Das Evangelische Wort

Sonntag, 03. 02. 2002,  6.55 Uhr - 7.00 Uhr,

 

 

von Pfarrer Klaus Niederwimmer, Klagenfurt, Kärnten

 

 

Ich lese Ihnen ein Wort aus dem 36. Psalm vor, wo es heißt:

"Bei dir o Gott ist die Quelle des Lebens"

Vor einigen Tagen ist die Gebetswoche für die Einheit der Christen zu Ende gegangen.

Christen auf der ganzen Welt beteten darum, dass nicht das Trennende, sondern das Verbindende zwischen Konfessionen und Menschen gesucht wird.

Am Donnerstag dieser Gebetswoche gab es ein ganz besonderes Ereignis: In Assisi trafen sich auf Einladung des Papstes über 200 Vertreter aus vielen christlichen Kirchen und anderen Religionen der Welt:

Christen, Buddhisten, Hinduisten, Moslems, Juden, Vertreter von Naturreligionen u.a.m.

Ziel dieser Veranstaltung war der Wunsch zu einem weltweiten Gebet für den Frieden; ein Zeichen sollte gesetzt werden gegen Gewalt, Krieg, Terror und Resignation.

Faszinierend war es, die Vielfalt der Menschen, Kulturen, Rassen und der Religionen zu sehen.

Ich habe mich gefragt, wie es möglich ist, dass trotz so vieler oftmals trennender Glaubensansichten Menschen aus aller Welt zusammenkommen und gemeinsam ein Zeugnis für Toleranz, Frieden und Versöhnung geben.

Sind dies nur Menschen guten Willens, die ein Zeichen setzen wollen?

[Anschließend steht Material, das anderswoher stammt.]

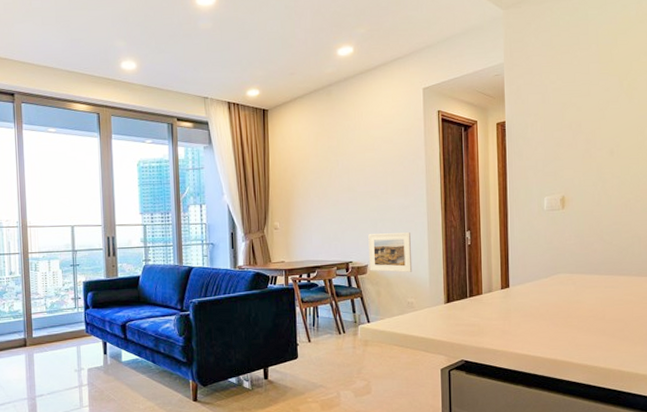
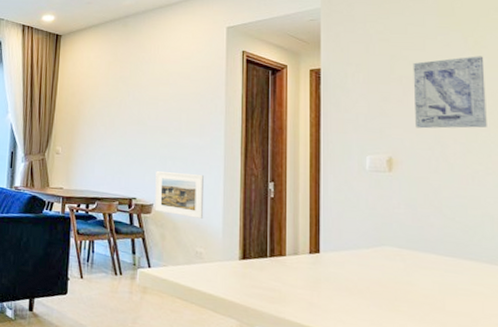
wall art: none [580,97,637,168] -> present [413,56,487,129]

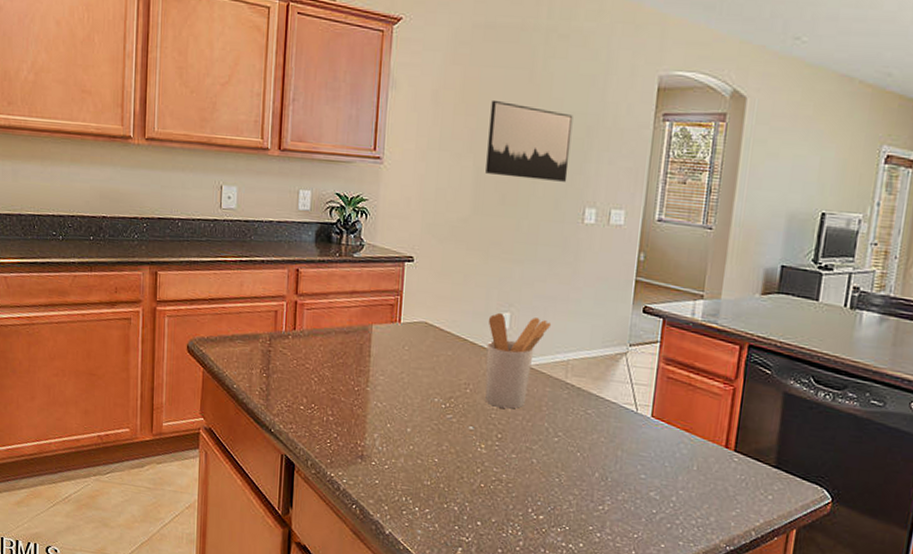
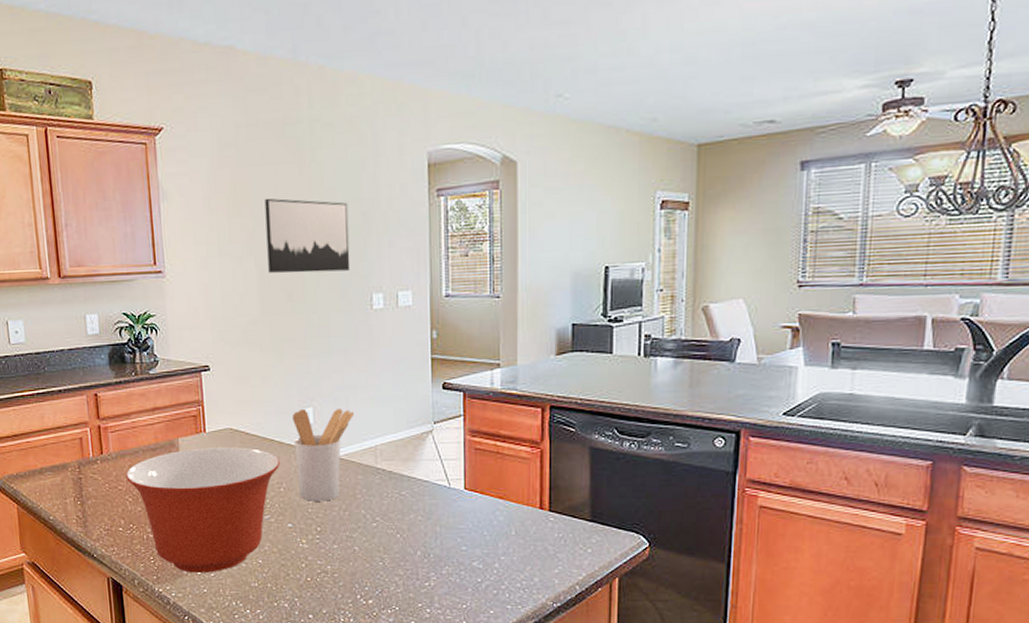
mixing bowl: none [314,337,471,465] -> present [125,447,281,573]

Sind es Menschen, die ihre Verantwortung für den Frieden auf dieser Erde wahrnehmen?

Sicherlich auch!

Aber zu allererst sind es wohl Menschen, die bewegt sind von ihrem Glauben an Gott – mag dieser Glaube auch noch so unterschiedlich geprägt sein, mag das Zentrum des Glaubens Allah, Buddha, Jahwe oder wie auch immer heißen.

Gott ist für sie "Quelle des Lebens", so wie es auch in Psalm 36, dem Motto für die Gebetswoche der Einheit, heißt.

Der Glaube an diese Quelle des Lebens bewegt sie und setzt sie in Bewegung.

In Bewegung aus allen Teilen der Welt – hin nach Assisi, hin zum Gebet über alle Grenzen hinweg:

Über die der Konfession, der Religion, der Nation, der Rasse und der Hautfarbe.

Man könnte solch einer Veranstaltung "Synkretismus" oder Verrat an der eigenen Religion vorwerfen.

Ich bin jedoch der Überzeugung, dass der Dialog der Religionen, das Gespräch miteinander und das gemeinsame Gebet in dieser unserer Zeit unentbehrlich sind.

Wie, wenn nicht gemeinsam, kann es gelingen, gegen die vielfältigen Formen von Gewalt und Terror aufzutreten.

Einheit ist gefordert, um zu demonstrieren, dass es überall auf der Welt – in allen Religionen unendlich viele Menschen gibt, die von der Sehnsucht nach Frieden getrieben sind – grenzenlos.

Erfahrungen mit Gott haben sie gemacht; darum setzen sie sich ein für den Frieden der Welt; wollen Sprachrohr sein für die vielen, die sich nach Frieden sehnen.

Glaube an Gott, wie immer er heißen mag, darf niemals mehr zur Legitimation für Gewalt, Krieg oder Terror werden.

Es darf keinen Krieg geben, der im Namen irgendeines Gottes geführt wird. "Bei dir o Gott ist die Quelle des Lebens" - Krieg aber bedeutet Tod.

Gott aber ist ein Gott des Lebens, der Toleranz, des Friedens.

Gegen jedwede Gewalt aufzustehen, für Frieden zu beten ist Auftrag von uns Christen und aller Menschen, die sich ihrer Religion, ihrem Glauben verpflichtet wissen.

Zu allen Zeiten hat der Glaube an Gott Menschen in Bewegung gesetzt – unendlich viele Beispiele ließen sich nennen bis hin zu Mahatma Gandhi und Martin Luther King.

Sie haben von dem Wasser des Lebens getrunken, Gott ist ihnen Quelle des Lebens geworden.

Als Christen und glaubende Menschen haben wir die Möglichkeit und den Auftrag, dieses Wasser mit allen zu teilen, die nach Leben und Frieden dürsten.

Das gemeinsame Gebet kann ein erster Schritt in diese Richtung sein.